RECORD EXTRACTS:

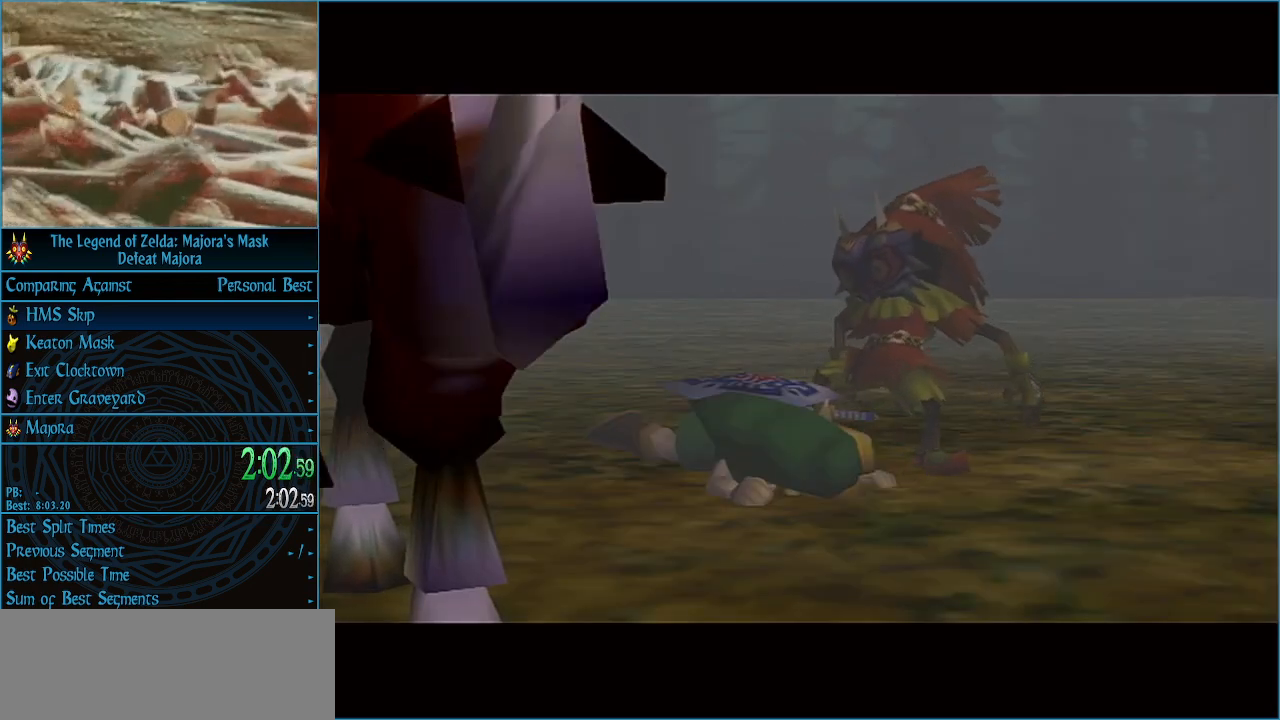
{"buttons": ["A"], "left_stick": "center", "events": [[33, "A", "up"], [33, "B", "down"], [100, "A", "down"], [167, "A", "up"], [200, "B", "up"], [233, "A", "down"], [267, "A", "up"], [300, "B", "down"], [367, "A", "down"], [367, "B", "up"], [433, "A", "up"], [467, "B", "down"], [500, "A", "down"], [500, "B", "up"]]}
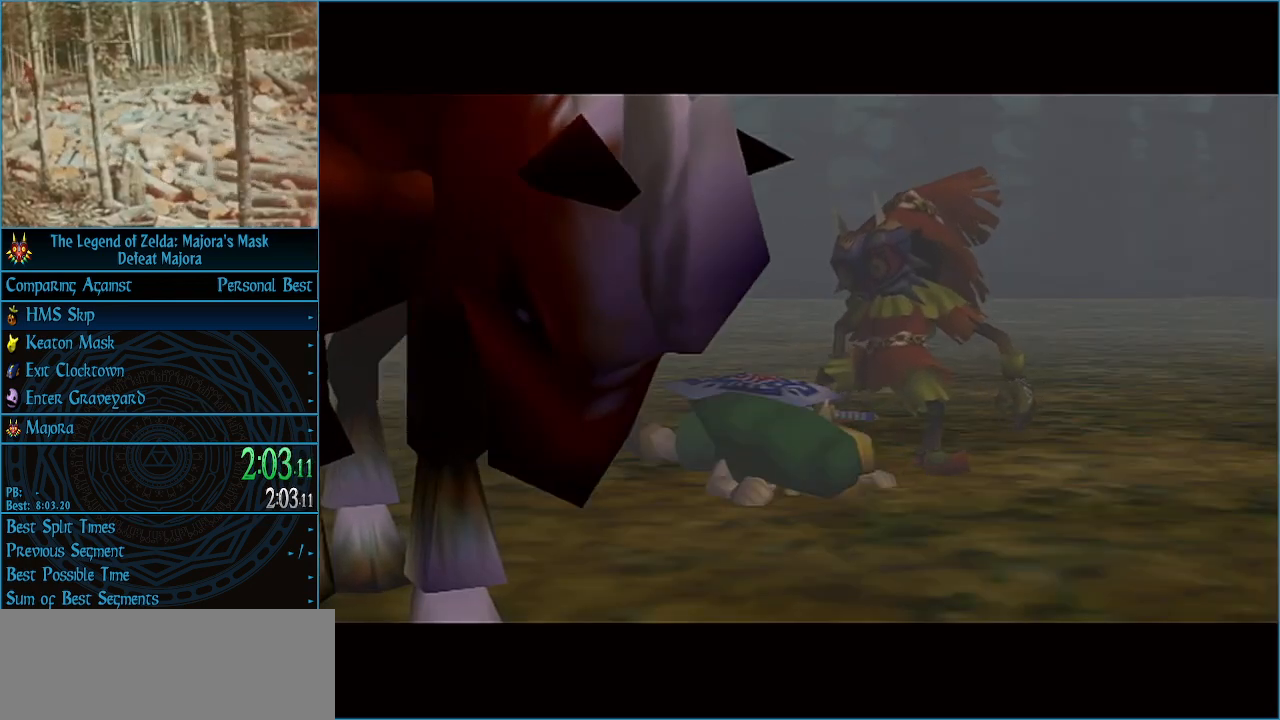
{"buttons": [], "left_stick": "center", "events": [[33, "A", "up"], [133, "A", "down"], [200, "A", "up"], [233, "B", "down"], [267, "A", "down"], [300, "A", "up"], [333, "B", "up"]]}
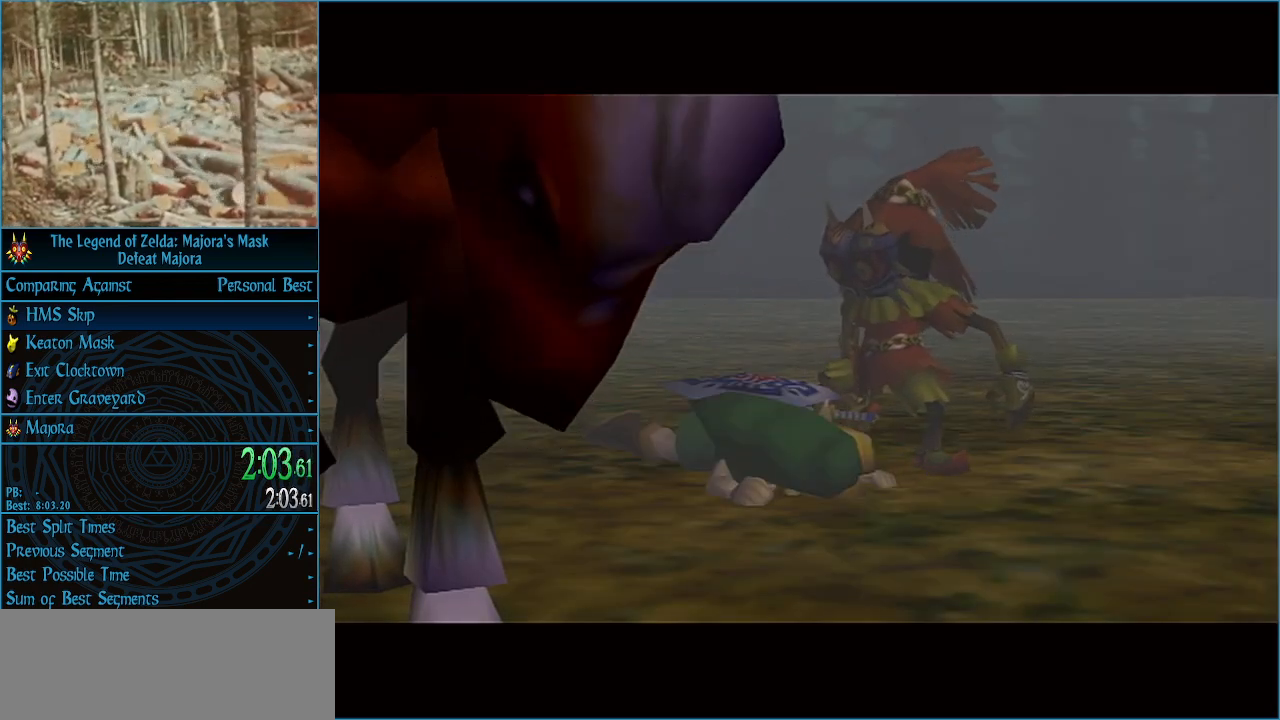
{"buttons": ["B"], "left_stick": "center", "events": [[33, "A", "down"], [33, "B", "down"], [133, "A", "up"], [133, "B", "up"], [200, "A", "down"], [233, "B", "down"], [267, "A", "up"], [367, "A", "down"], [433, "A", "up"]]}
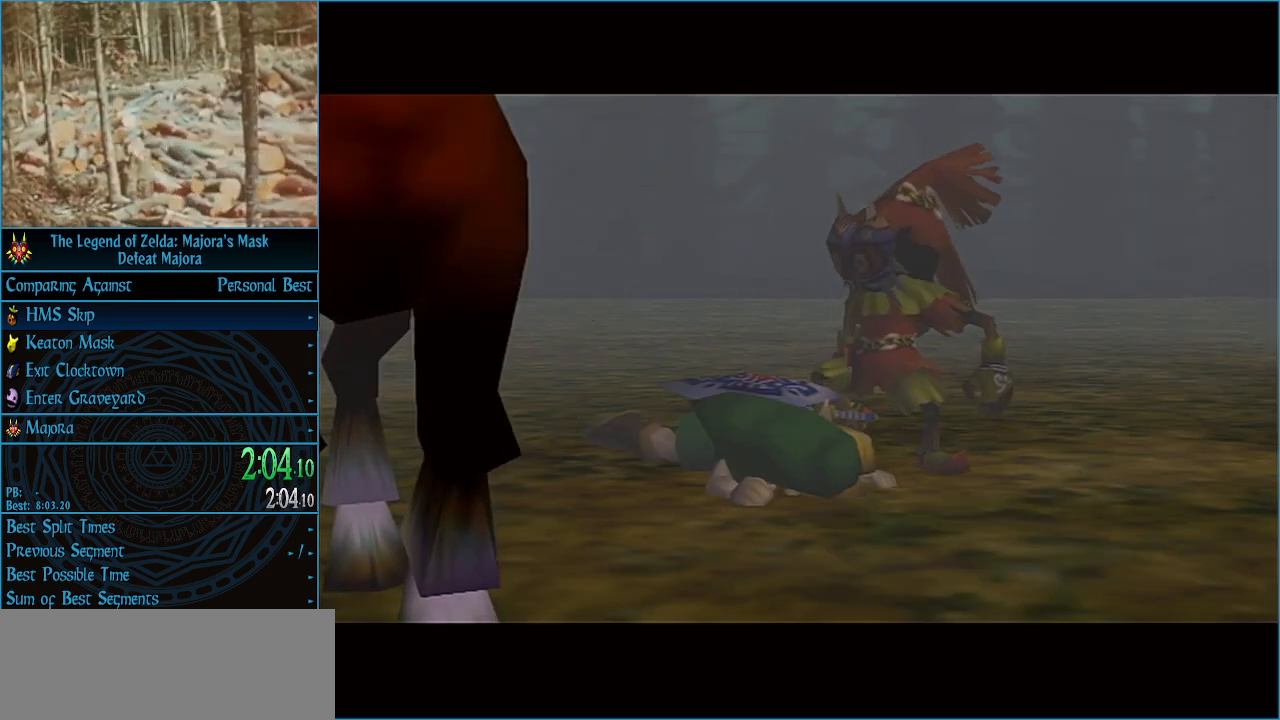
{"buttons": ["B"], "left_stick": "center", "events": [[33, "A", "down"], [67, "B", "up"], [133, "A", "up"], [167, "B", "down"], [200, "A", "down"], [233, "B", "up"], [300, "A", "up"], [300, "B", "down"], [400, "A", "down"], [400, "B", "up"], [500, "A", "up"], [500, "B", "down"]]}
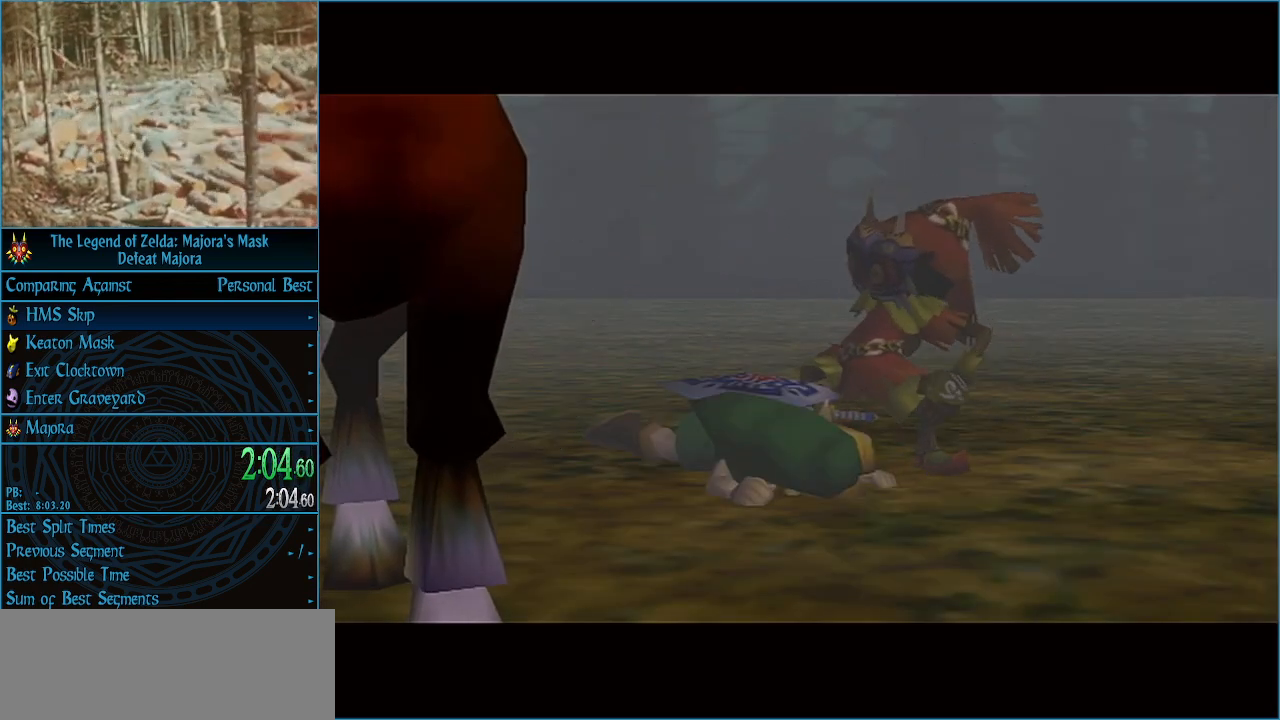
{"buttons": ["A"], "left_stick": "center", "events": [[67, "B", "up"], [100, "A", "down"], [167, "B", "down"], [200, "A", "up"], [233, "B", "up"], [300, "A", "down"], [300, "B", "down"], [400, "A", "up"], [467, "B", "up"], [500, "A", "down"]]}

AIM OF THE EXERCISE: Copy each line above exactly, with no images.

EXERCISE OUTPUT:
{"buttons": ["A"], "left_stick": "center", "events": [[33, "A", "up"], [33, "B", "down"], [100, "A", "down"], [167, "A", "up"], [200, "B", "up"], [233, "A", "down"], [267, "A", "up"], [300, "B", "down"], [367, "A", "down"], [367, "B", "up"], [433, "A", "up"], [467, "B", "down"], [500, "A", "down"], [500, "B", "up"]]}
{"buttons": [], "left_stick": "center", "events": [[33, "A", "up"], [133, "A", "down"], [200, "A", "up"], [233, "B", "down"], [267, "A", "down"], [300, "A", "up"], [333, "B", "up"]]}
{"buttons": ["B"], "left_stick": "center", "events": [[33, "A", "down"], [33, "B", "down"], [133, "A", "up"], [133, "B", "up"], [200, "A", "down"], [233, "B", "down"], [267, "A", "up"], [367, "A", "down"], [433, "A", "up"]]}
{"buttons": ["B"], "left_stick": "center", "events": [[33, "A", "down"], [67, "B", "up"], [133, "A", "up"], [167, "B", "down"], [200, "A", "down"], [233, "B", "up"], [300, "A", "up"], [300, "B", "down"], [400, "A", "down"], [400, "B", "up"], [500, "A", "up"], [500, "B", "down"]]}
{"buttons": ["A"], "left_stick": "center", "events": [[67, "B", "up"], [100, "A", "down"], [167, "B", "down"], [200, "A", "up"], [233, "B", "up"], [300, "A", "down"], [300, "B", "down"], [400, "A", "up"], [467, "B", "up"], [500, "A", "down"]]}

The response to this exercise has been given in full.